The factors that control oncornavirus formation were analyzed in Friend [mouse] leukemia cells that undergo hematopoiesis when treated with dimethyl sulfoxide. Suspension cultures of Ostertag FSD-1 cell line entered a G0 or resting state at the end of their proliferative phase and simultaneously ceased producing helper and dependent components of Friend virus. Whereas the decline in virus production is at least 100-fold, rates of cellular RNA and protein synthesis are only slightly lower in resting than in growing cells. Resting and growing cells contain similarly large concentrations of the viral proteins P(30) and P(12). Dimethyl sulfoxide induces Hb synthesis in growing cells, but its effects on virus production appear to be indirect results of its action to inhibit cell growth and delay entry of cells into the G0 resting state.

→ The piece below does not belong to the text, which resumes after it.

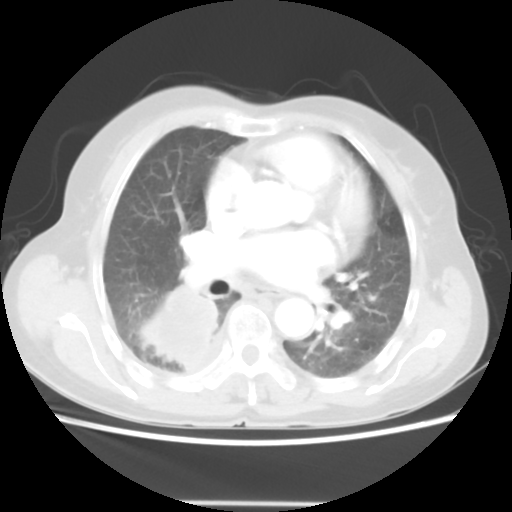
Chest CT, one axial slice. Slice 27 of 52 in the series (ordered by position). Lung window (W 1500 / L -600 HU). 512 × 512 image matrix. Female patient, age 67 years. From the clinical record (not read from this slice): clinical TNM (as recorded): T3 N1 M1.
Structures marked on this image (rectangle marked by the reading radiologist):
- lung tumour (recorded histology: adenocarcinoma): bounding box <136,282,223,377> (left, top, right, bottom; pixels)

Variant cell lines were obtained with differing abilities to synthesize virus or Hb. Some lines no longer produce infectious virus, although they all harbor murine leukemia virus genes which are expressed to varying extents. The major internal protein of these oncornaviruses, P(30), is synthesized in large amounts by all cell lines. Friend virus production is not coinduced with erythroid differentiation, as was proposed, but rather is controlled by a cellular growth cycle.